Guanlin bu kasabaya geleli dört gün oluyordu. Buraya geldiği ilk gün yaşanan karmaşa sonrasında azalsa da sorunlar hallolmuş değildi. Geceleri şifacı çiftin evinde, misafirleri için ayırdıkları odada konaklıyordu. Sabah güneş doğar doğmaz ise resmi kıyafetlerini giyip tüm kasabayı dolaşmaya başlıyordu. Olur da peşinde getirdiği askerler sorun çıkartır diye gözlerini sürekli onlar üzerinde tutuyordu. Halkın bir parçası olarak problemlerine eğilirken, sarayın askerlerinin üzerindeki kontrolünde de kral rolü oynuyordu.

Bu durumu fark eden insanlar vardı, Guanlin'in liderlik yeteneği hafife alınacak gibi değildi. Bir yandan da şehir halkına olan kibarlığı, samimiyeti kendini her daim hissettiriyordu.

Halkın özellikle ticaret yapan kısmı zor durumdaydı. Göç yolları bu kasaba üzerinden geçen insanlar çevreye bir sürü gecekondu dikmişlerdi ve tarlaları talan edip, kendilerine yeni tarlalar açmaya çalışıyorlardı. Guanlin'in ilk hedefi yerel ailelerin genel maddi durumunu öğrenip yardımda bulunacak olmak olsa da buraya göç eden insanların -sorunun kaynağı olan insanların- nereden ve neden geldiklerini tespit edip kayda geçirmekle de bizzat uğraşıyordu. Büyük bir kısmının geldiğini söylediği yön aynıydı: Son birkaç yıldır su kıtlığı yaşanan küçük köyler artık yaşanamaz hâle gelmişti.
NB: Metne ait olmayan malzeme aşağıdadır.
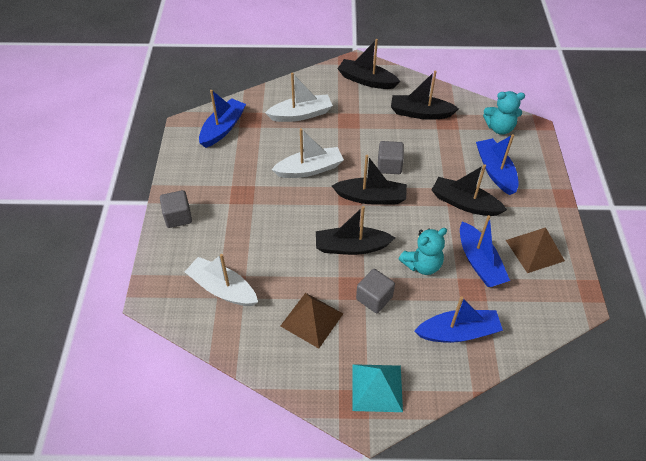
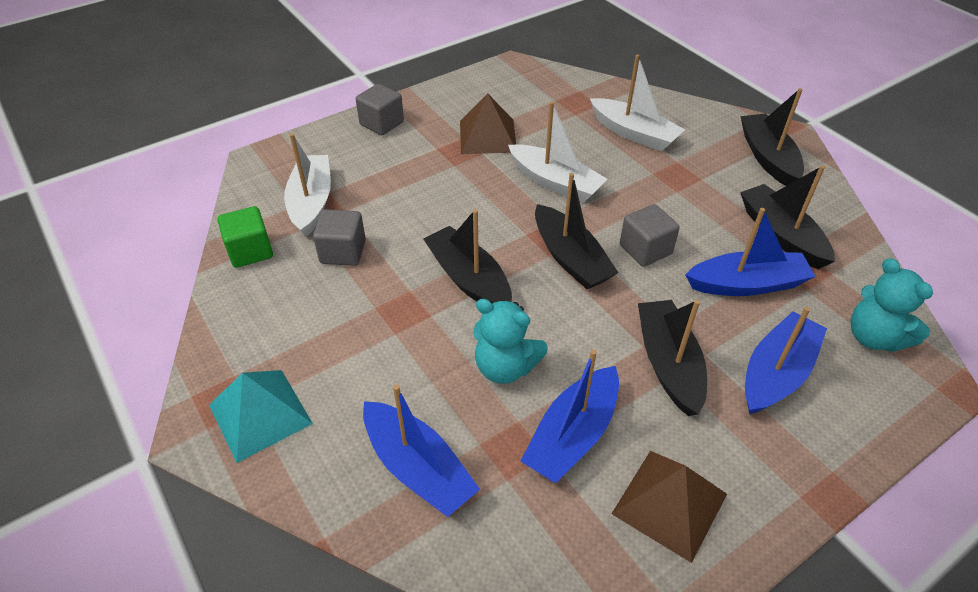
camera: 55 degrees right, 5 degrees down
blue boat [199,90,246,148] -> blue boat moved to [685,208,816,296]
brown pyramid [281,293,343,348] -> brown pyramid moved to [460,93,516,154]
grey cube [356,269,395,313] -> grey cube moved to [313,209,366,266]
none -> green cube [218,206,273,268]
Üçüncü günün akşamı, -dün akşam- Guanlin'in uzun uzun konuşmaya çalıştığı Şifacı Jinyoung'un bu konudaki tavsiyesi askerlerin bir kısmının terk edilen köylere gidip yerleşim yerlerinin gerçek durumlarını rapor etmeleriydi, böylece buraya göç edenlerin evlerine dönmesi gibi çözümler üretilebilirdi. -Jinyoung bu tavsiyeyi vermeden önce Guanlin'e yalnızca bir şifacı olduğunu, bu işlerden anlamadığını söyleyip duruyordu. Başta ağzından cımbızla laf alınan beta sonrasında bütün tecrübelerinin şifacılık yapmaktan ibaret olmadığını kanıtlamıştı.-

Bugün de veliahtın ilk işi Jinyoung'un tavsiyesi üzerine askerleri özenle gruplandırıp iş bölümü yaptırmak olacaktı; elbette Jihoon'un gönderdiği kağıtta neler yazdığını öğrendikten sonra.

Evin arkasına doğru adımlayan Guanlin heyecanla titreyen ellerinin arasındaki katlanmış kağıdı açarak başını eğdi ve okudu.

Önümüzdeki birkaç gün boyunca seni ilk buluştuğumuz noktada bekleyeceğim, müsait olduğunda gel ve konuşalım.

Guanlin artık anlıyordu. Buraya yeniden geldiğinden beri Jihoon ile yaşadıkları daha gerçekçi hissettirmeye başlamıştı. Öncesinde birer rüya gibiydi, saraya döndüğünde okuduğu masal kitaplarındaki aşk hikayelerinden biri gibiydi. Oysa Jihoon gerçekti, Guanlin'in bunca zamandır daha yakından tanımak için can attığı o güzel omegaydı.